DIRECTIONS:
Rewrite the post on covers of The Hobbit between "As promised in" and "Waterstone’s over Christmas.", inclusive, swapping "silly" for "playful".

As promised in my New Years post, Cover Issues is back! And to start off just a slightly silly look at how many different covers of The Hobbit I managed to discover while working in my local branch of Waterstone’s over Christmas.
Covers 1-4: The Hobbit Display.
Cover 5: The Science Fiction/Fantasy Display
Cover 6: The Science Fiction/Fantasy Shelves.
Cover 7: The Children’s Display.
Cover 8: The Christmas Gift Table
So there we go. 8 different covers, 7 on prominent display. Most of them are actually pretty good, to be fair. The Clothbound cover is certainly gorgeous – though not I think one I would buy myself, far too ‘serious’ a cover for the type of book. The newer of the paperbacks is lovely as well, elegantly transforming elements of the first edition cover drawn by Tolkien (featured on the Anniversary and Pocket editions) into a smooth and modern design – would probably be my pick if I had to buy any. The older paperback’s not bad, but very generic ‘fantasy art’ which I can’t say I’m a huge fan of, can understand why they’re phasing it out. The Pocket Edition is almost perfect, certainly less cumbersome than the Anniversary Hardback, but that embossing on the front… Also a flick through revealed rather small and fiddly print – but for those with good eyesight it’s lovely and will fit in a pocket/handbag very easily. I really like the children’s cover as well, which I have to say surprised me – it’s obviously borrowed elements from the films and it kept being put on the wrong shelf with the film tie-in copy, but it has a sense of fun, style, and storytelling that’s completely lacking in the Martin Freeman one. There’s a sense of leaving the cosy home behind to go out into the wide world for an adventure, it’s actually rather lovely. The film tie-in, by contrast, is just a photograph of badly lit figure walking out of a door. Through admittedly better than many other film tie-ins I was subjected to over christmas it’s still a pretty lazy, crappy cover. As for the two-volume edition (shrink wrapped so I couldn’t see what each cover looked like) all I can say is ‘why?’ It’s really not a long book. Best guess is that one was probably envisaged when it was still going to be two films instead of three.

SOURCE INFORMATION:

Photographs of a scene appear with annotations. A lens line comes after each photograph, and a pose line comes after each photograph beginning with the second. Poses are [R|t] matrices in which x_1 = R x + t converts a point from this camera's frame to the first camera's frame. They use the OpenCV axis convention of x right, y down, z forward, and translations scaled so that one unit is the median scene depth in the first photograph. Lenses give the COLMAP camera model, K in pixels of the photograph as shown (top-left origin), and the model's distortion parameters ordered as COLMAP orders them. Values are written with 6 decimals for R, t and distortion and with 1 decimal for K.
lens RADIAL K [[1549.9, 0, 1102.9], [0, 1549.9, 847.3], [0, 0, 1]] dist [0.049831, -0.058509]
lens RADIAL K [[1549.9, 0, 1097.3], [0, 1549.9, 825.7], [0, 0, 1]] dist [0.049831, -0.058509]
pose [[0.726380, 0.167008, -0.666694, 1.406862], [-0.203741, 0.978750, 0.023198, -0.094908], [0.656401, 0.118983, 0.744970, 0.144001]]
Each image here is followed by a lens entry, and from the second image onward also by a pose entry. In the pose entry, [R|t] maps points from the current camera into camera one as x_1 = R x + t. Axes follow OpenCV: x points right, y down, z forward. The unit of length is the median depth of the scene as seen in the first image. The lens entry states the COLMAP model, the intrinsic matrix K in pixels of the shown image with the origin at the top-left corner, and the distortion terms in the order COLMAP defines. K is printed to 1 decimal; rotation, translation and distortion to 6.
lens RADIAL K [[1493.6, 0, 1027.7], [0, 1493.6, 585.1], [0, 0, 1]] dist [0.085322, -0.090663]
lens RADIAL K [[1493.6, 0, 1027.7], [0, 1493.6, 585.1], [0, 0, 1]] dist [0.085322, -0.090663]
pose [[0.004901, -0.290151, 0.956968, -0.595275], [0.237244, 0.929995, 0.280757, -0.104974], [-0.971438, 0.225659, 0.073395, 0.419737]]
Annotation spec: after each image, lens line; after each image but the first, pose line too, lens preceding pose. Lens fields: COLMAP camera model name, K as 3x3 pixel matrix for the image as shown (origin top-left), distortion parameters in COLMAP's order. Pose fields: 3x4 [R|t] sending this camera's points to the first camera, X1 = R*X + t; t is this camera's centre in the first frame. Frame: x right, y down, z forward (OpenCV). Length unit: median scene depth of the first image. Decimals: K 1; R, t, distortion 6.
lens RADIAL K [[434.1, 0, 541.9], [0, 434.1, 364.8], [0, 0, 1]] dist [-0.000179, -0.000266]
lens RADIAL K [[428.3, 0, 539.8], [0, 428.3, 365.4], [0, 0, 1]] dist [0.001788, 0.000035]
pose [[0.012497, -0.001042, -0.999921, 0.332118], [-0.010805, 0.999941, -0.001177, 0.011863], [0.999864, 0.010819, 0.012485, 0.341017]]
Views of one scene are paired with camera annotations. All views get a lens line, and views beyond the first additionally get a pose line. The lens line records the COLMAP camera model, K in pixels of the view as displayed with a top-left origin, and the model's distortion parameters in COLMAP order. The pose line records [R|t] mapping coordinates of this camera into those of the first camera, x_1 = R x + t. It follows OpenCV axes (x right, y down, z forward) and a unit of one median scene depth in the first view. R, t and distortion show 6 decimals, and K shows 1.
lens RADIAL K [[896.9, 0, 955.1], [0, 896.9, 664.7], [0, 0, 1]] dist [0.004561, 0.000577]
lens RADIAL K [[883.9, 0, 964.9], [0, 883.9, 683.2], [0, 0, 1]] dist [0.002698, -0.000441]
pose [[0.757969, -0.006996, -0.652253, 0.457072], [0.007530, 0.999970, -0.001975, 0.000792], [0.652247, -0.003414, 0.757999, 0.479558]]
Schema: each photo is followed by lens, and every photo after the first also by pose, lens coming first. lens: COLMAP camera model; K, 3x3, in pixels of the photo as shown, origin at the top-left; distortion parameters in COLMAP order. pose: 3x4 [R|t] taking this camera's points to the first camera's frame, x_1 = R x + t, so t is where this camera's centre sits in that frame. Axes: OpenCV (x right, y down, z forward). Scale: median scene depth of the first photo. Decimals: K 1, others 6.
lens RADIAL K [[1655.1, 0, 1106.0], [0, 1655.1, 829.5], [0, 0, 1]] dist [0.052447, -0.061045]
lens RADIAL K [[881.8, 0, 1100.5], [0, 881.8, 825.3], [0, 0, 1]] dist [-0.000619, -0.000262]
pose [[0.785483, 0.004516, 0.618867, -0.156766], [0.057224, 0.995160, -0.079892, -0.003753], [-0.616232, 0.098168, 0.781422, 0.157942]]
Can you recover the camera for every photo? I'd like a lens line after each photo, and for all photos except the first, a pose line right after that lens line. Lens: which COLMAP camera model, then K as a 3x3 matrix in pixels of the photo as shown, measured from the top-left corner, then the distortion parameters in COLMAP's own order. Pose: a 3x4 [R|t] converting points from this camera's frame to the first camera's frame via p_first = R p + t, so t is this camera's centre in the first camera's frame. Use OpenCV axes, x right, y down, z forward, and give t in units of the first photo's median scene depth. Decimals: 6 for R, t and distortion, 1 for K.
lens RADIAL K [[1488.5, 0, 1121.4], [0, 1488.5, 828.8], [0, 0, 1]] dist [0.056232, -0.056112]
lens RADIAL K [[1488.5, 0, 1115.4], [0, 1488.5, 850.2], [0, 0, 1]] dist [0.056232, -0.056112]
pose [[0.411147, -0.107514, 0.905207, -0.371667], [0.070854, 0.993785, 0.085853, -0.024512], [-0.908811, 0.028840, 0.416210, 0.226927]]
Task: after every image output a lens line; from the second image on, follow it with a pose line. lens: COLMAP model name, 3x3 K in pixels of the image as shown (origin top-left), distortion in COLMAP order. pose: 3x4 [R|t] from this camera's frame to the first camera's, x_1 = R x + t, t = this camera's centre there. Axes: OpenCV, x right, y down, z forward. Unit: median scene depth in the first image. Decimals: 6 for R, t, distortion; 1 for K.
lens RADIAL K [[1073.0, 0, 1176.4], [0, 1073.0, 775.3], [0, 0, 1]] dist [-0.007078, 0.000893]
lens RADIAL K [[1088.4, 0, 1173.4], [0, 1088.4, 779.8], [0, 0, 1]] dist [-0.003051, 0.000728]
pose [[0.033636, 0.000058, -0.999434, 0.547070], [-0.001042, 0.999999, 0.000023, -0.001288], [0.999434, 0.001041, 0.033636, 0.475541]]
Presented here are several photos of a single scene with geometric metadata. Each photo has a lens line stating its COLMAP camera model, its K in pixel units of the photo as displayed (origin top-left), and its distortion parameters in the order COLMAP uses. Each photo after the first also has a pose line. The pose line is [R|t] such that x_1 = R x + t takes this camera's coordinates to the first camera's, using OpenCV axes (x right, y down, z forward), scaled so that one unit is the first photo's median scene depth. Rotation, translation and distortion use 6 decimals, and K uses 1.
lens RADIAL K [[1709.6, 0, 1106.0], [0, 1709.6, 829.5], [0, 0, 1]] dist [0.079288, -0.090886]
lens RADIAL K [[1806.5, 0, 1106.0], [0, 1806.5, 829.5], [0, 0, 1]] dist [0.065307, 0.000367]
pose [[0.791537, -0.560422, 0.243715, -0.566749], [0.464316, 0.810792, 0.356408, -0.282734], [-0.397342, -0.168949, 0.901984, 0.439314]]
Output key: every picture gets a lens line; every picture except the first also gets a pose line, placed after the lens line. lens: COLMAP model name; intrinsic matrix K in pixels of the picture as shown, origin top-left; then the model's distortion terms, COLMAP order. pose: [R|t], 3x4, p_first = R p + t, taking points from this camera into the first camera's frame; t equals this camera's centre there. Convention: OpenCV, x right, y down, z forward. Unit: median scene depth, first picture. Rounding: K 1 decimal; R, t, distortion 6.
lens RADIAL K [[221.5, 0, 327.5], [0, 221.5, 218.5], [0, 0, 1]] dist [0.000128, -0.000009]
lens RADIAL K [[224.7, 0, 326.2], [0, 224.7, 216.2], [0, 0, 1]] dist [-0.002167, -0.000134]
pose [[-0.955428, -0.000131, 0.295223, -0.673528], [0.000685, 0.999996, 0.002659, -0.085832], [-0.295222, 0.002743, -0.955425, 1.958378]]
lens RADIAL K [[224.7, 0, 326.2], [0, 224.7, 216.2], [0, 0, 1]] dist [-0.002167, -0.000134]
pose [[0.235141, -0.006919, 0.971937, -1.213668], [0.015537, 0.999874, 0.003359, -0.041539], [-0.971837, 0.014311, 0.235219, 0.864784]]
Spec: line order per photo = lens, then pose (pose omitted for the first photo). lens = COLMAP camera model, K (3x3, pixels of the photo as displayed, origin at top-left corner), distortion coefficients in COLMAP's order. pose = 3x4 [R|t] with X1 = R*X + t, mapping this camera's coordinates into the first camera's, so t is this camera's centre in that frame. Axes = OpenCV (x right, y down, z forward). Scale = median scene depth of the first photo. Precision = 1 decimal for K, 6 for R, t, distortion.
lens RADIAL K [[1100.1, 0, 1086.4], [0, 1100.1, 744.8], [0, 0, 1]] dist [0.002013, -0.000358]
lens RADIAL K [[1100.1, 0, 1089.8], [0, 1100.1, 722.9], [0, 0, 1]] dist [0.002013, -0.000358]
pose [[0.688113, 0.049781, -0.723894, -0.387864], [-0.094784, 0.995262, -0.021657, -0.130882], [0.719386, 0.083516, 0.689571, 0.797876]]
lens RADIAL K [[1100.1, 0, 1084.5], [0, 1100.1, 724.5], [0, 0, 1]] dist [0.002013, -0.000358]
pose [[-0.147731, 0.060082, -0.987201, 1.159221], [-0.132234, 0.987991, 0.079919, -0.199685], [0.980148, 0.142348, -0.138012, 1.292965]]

SOLUTION:
As promised in my New Years post, Cover Issues is back! And to start off just a slightly playful look at how many different covers of The Hobbit I managed to discover while working in my local branch of Waterstone’s over Christmas.